_To-do item_:
Count only the lines of the records that hold "inset", then give the number without any other words.

_Dataset records_:
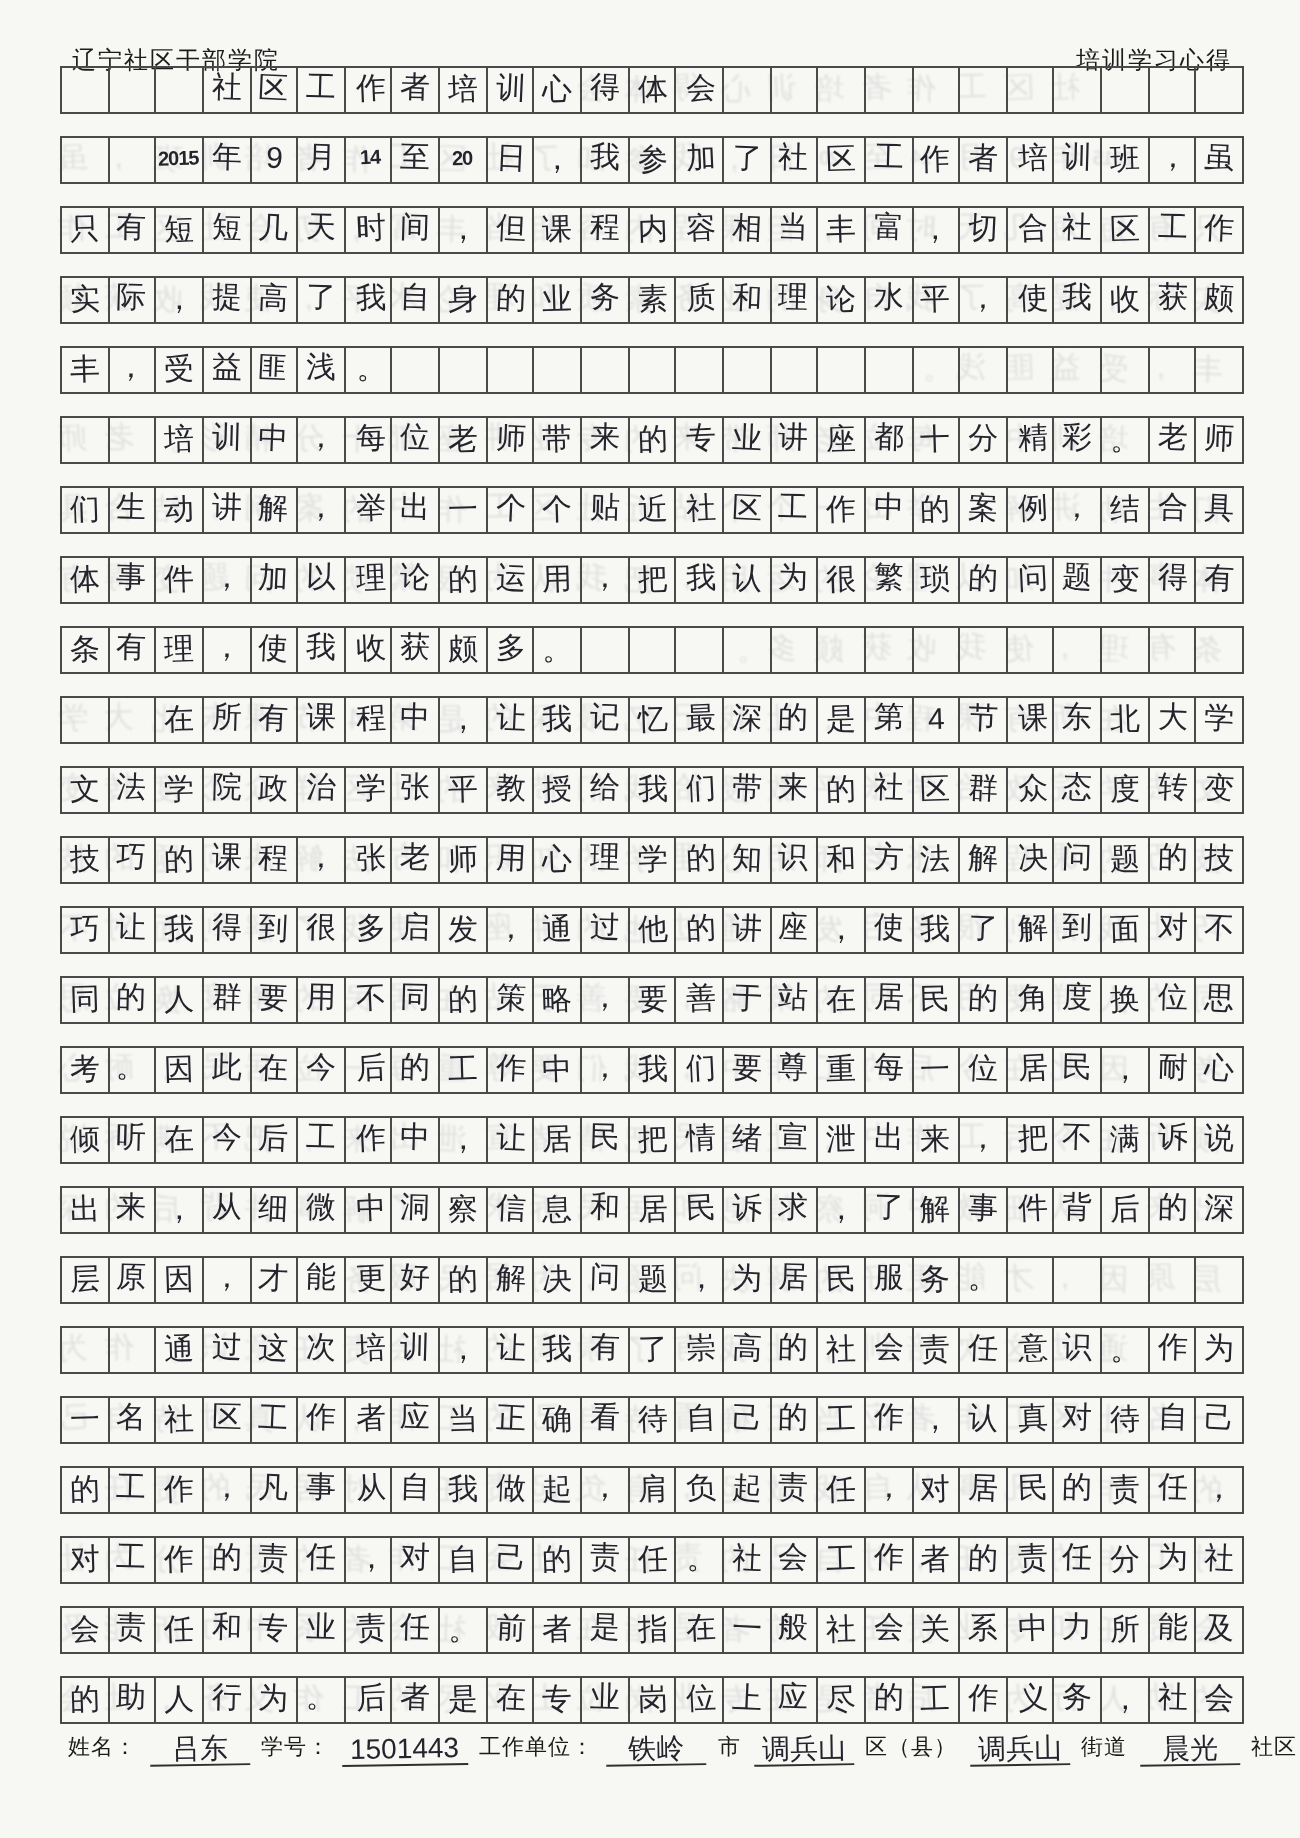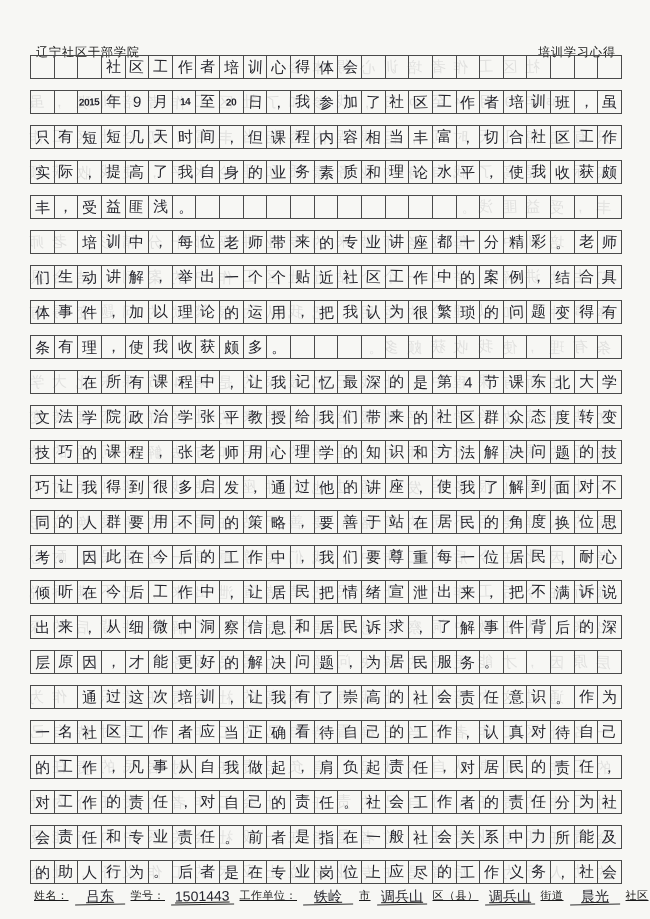--- a/index.html
+++ b/index.html
@@ -17,7 +17,7 @@
     position:relative;
     overflow:hidden;
   }
-  .sheet{position:absolute;inset:0;margin-top:22px;}
+  .sheet{position:absolute;inset:0;}
   
   .pageheader{
     position:absolute;left:36px;right:34px;top:22px;

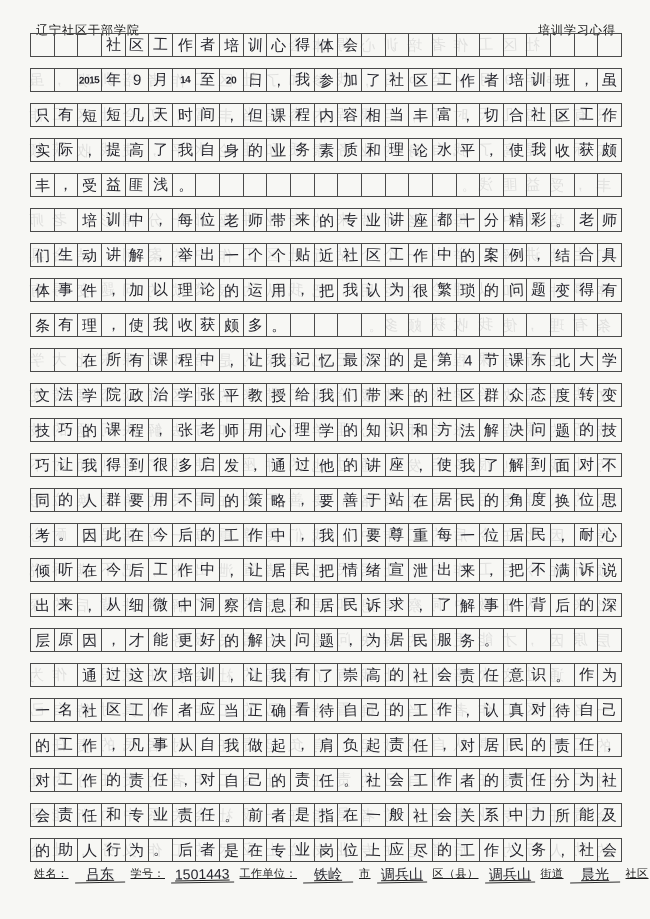--- a/index.html
+++ b/index.html
@@ -65,7 +65,6 @@
     font-family:"Liberation Serif", serif;
     font-size:11px;color:var(--print);
     white-space:nowrap;
-    text-decoration:underline;
   }
   .ffield{display:flex;align-items:flex-end;}
   .flabel{padding-bottom:2px;letter-spacing:0.5px;}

_Answer below_:
2